The claimant lodged an application for assessment of a minor injury dispute and a treatment dispute. A Medical Assessor determined both disputes in the insurer’s favour. Notwithstanding the insurer’s success, the claimant sought payment of his costs. The insurer asserted that because the claimant only lodged one application (for both disputes), and only one medical assessment took place, the claimant was only entitled to recover one set of regulated fees. The insurer also asserted that costs should be assessed at less than the regulated fees considering it was successful in the application, and the work done was not commensurate with the costs claimed.
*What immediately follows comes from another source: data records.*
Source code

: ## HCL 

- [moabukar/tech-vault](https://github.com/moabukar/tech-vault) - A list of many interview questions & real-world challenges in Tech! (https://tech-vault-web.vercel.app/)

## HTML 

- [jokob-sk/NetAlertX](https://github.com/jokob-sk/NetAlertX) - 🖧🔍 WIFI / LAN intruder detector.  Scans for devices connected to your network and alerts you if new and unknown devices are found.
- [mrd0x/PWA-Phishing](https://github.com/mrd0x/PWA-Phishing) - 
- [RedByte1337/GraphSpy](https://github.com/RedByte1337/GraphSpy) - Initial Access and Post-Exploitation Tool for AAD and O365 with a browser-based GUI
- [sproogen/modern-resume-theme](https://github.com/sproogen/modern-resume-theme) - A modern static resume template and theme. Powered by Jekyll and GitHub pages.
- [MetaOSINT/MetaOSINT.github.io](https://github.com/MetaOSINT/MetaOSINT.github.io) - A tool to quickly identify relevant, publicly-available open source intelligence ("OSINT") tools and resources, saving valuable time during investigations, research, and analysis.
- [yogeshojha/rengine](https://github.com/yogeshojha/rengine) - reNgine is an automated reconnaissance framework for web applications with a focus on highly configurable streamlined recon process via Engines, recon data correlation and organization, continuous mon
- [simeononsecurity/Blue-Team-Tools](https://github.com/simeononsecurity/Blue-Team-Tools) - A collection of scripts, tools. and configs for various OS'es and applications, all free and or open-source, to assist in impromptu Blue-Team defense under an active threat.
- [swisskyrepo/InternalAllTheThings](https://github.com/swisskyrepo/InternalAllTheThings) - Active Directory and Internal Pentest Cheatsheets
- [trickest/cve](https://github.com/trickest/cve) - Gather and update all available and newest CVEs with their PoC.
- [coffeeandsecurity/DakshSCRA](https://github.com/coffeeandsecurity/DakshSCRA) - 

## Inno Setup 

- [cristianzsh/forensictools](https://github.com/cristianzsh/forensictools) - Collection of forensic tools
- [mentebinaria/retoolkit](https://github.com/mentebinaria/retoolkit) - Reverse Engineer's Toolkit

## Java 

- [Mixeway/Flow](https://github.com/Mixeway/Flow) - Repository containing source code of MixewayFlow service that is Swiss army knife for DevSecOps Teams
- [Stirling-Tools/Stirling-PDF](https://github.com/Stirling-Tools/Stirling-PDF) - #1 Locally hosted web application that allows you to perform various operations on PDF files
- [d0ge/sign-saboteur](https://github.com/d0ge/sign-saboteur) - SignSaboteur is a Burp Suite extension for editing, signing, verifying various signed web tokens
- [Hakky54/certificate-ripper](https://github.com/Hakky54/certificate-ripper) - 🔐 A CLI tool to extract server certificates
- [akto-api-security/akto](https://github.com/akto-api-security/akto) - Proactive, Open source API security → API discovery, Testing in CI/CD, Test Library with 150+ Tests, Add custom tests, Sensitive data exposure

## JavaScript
The Commission found that because Sch 2 to the Act classifies minor injury and treatment disputes as separate and distinct disputes, the claimant was entitled to recover costs in connection to both disputes. However, whilst the Commission accepted that some degree of forensic expertise was required to identify what documents should be put before the Medical Assessor, it did not believe that the claimant’s submissions were sufficiently complex to warrant assessment of costs at the maximum rate. In reaching this determination, the Commission noted that only four out of the 26 paragraphs of submissions made by the claimant were devoted to the medical disputes at hand.
The Commission went on to assess the claimant’s entitlement to costs to be $2,000, inclusive of GST, being $1,000, inclusive of GST, for each dispute.